§ EXERCISE INSTRUCTIONS
Among the lines of the records below, count those with the word "tree". Reply with that number alone.

------------------------

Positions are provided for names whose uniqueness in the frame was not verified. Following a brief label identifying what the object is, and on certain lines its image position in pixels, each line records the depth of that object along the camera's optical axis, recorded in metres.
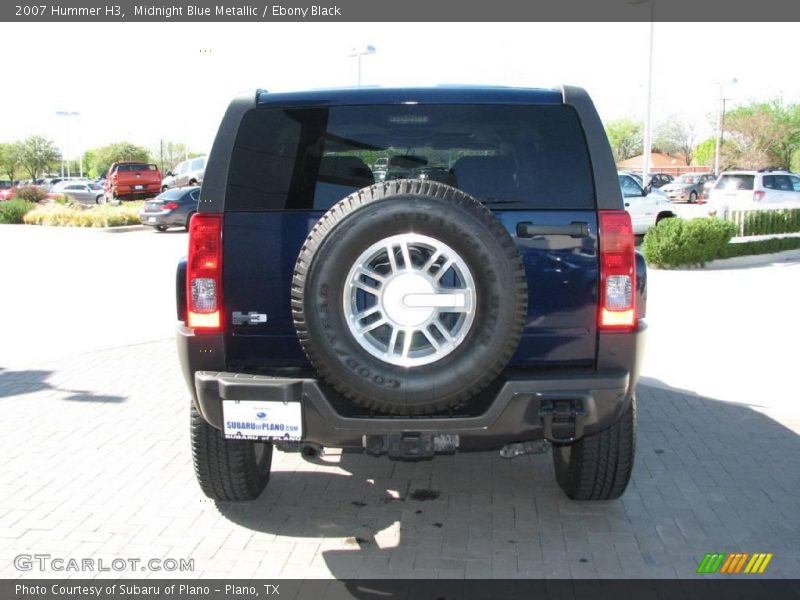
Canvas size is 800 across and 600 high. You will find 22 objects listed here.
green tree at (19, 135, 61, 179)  85.94
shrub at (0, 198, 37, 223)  28.75
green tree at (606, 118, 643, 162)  88.62
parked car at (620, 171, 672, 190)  43.62
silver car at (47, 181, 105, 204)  44.56
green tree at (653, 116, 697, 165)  88.62
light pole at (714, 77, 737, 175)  54.86
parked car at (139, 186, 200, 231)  23.77
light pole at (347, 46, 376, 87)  21.02
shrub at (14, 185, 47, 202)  33.64
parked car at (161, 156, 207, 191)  36.28
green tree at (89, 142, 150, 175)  79.38
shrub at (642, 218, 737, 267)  14.15
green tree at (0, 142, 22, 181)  85.25
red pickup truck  38.00
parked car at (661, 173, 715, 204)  42.59
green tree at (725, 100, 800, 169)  57.59
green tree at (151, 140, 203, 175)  82.75
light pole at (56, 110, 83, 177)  73.00
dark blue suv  3.30
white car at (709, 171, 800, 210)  22.28
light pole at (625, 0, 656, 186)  19.59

------------------------

§ RESPONSE FOR THIS EXERCISE
7